[PAM] "addTargetServer" CLI command ignore "Attribute.descriptor2" parameter

book

Article ID: 198086

calendar_today

Updated On:

Products

CA Privileged Access Manager (PAM)

Issue/Introduction

[Use case]
Customer has existing PAM environment with devices that do not have Attribute.descriptor1 value but only Attribute.descriptor2.
Customer is using this Attribute.descriptor2 for filtering purpose so it is required.
 
These devices are being migrated to new PAM environment programmatically.
RemoteCLI(addTargetServer) is being used for this purpose.
 
Sample command:
https://<CAPAM>/cspm/servlet/adminCLI?
adminUserID=super&
adminPassword=****&
cmdName=addTargetServer&
Attribute.descriptor2=desc2&
TargetServer.hostName=test&
TargetServer.deviceName=test
 
This creates a device but Attribute.descriptor2 is missing in the device so customer is unable to filter these devices as before.
And there will be too many devices to update manually.
 
 

Cause

There is dependency of Attribute.descriptor1 on Attribute.descriptor2 when you use "addTargetServer" command.

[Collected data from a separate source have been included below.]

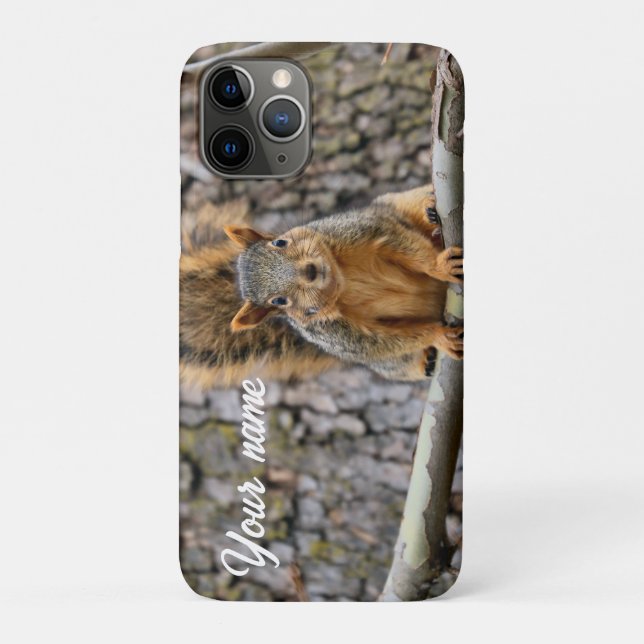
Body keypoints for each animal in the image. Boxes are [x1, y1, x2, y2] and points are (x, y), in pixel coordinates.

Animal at [180, 185, 463, 388]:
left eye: (280, 242)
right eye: (278, 301)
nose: (310, 270)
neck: (344, 280)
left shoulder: (360, 229)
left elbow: (400, 240)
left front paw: (438, 265)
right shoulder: (331, 330)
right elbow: (379, 342)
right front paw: (438, 336)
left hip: (397, 202)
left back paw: (430, 213)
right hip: (394, 365)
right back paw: (427, 361)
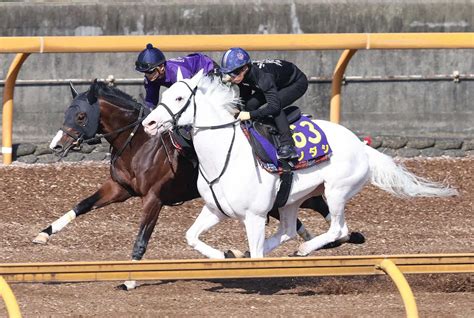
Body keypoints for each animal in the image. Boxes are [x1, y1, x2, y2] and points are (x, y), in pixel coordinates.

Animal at [33, 82, 364, 270]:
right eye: (67, 112)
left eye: (80, 115)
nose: (57, 145)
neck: (140, 143)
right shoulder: (119, 188)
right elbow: (81, 205)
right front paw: (44, 233)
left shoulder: (154, 198)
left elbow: (142, 238)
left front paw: (130, 278)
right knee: (298, 219)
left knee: (321, 208)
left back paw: (341, 238)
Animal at [142, 70, 460, 258]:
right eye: (164, 94)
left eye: (179, 97)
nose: (149, 123)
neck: (222, 157)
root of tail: (362, 146)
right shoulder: (215, 210)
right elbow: (191, 236)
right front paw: (225, 254)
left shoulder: (254, 217)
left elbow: (256, 252)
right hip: (291, 199)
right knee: (288, 230)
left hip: (336, 191)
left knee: (338, 230)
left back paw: (306, 248)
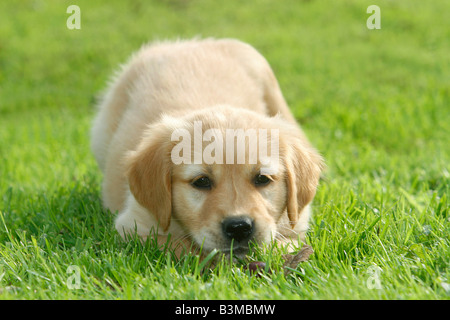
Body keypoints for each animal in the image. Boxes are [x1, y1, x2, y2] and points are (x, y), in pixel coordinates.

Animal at [91, 38, 324, 258]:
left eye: (262, 179)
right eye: (201, 181)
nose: (239, 227)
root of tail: (192, 43)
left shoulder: (297, 226)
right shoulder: (134, 226)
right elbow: (186, 247)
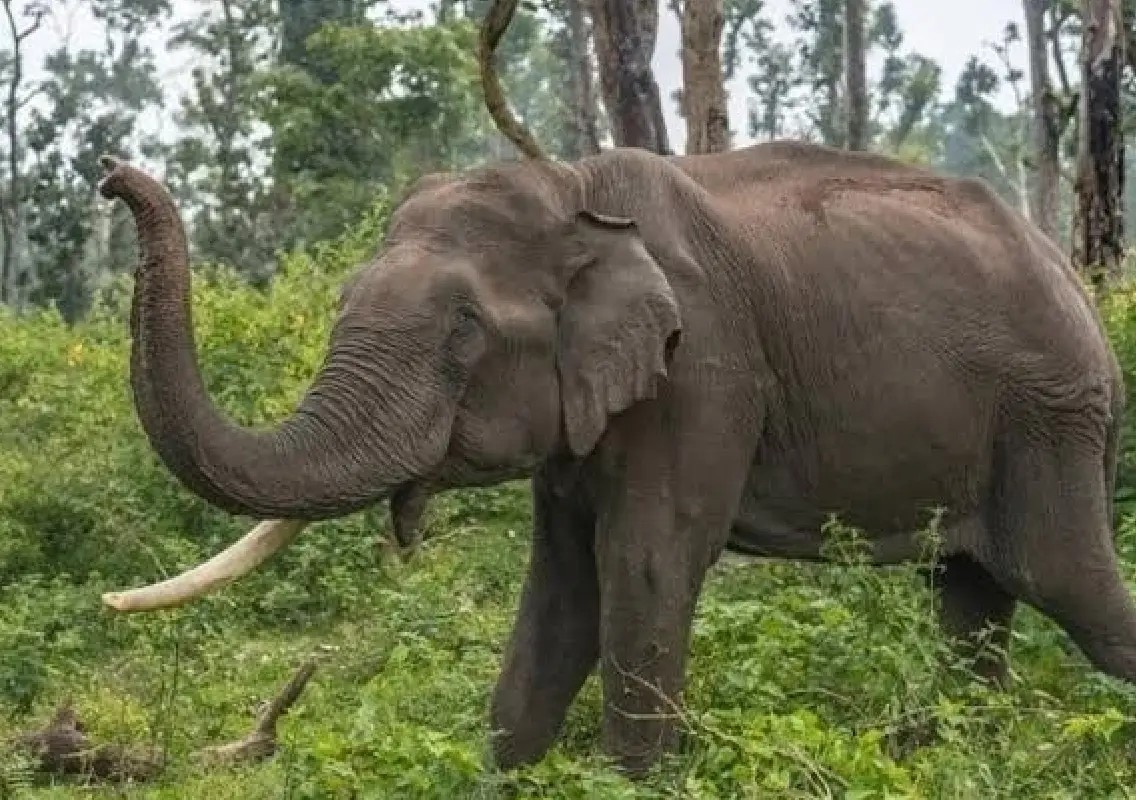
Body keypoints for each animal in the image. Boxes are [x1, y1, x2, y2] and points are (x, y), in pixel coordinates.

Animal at [96, 140, 1130, 775]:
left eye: (463, 333)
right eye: (343, 300)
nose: (108, 173)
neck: (573, 189)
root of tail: (1078, 283)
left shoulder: (703, 371)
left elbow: (645, 563)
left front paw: (627, 777)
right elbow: (559, 584)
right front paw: (506, 767)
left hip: (1052, 422)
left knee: (1063, 582)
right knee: (973, 598)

As a result, you need to have both Attribute.descriptor1 and Attribute.descriptor2 with value when adding Attribute.descriptor2 in the "addTargetServer" command.

 

Environment

Release : 3.x

Component : PRIVILEGED ACCESS MANAGEMENT

Resolution

You can use Device Import/Export using csv.

If you export the devices from existing PAM environment and modify (populate Attribute.descriptor2) to import, the imported devices will include the Attribute.descriptor2 value even if Attribute.descriptor1 was empty.

Another way is to use "updateTargetServer" with Attribute.descriptor2 after using "addTargetServer".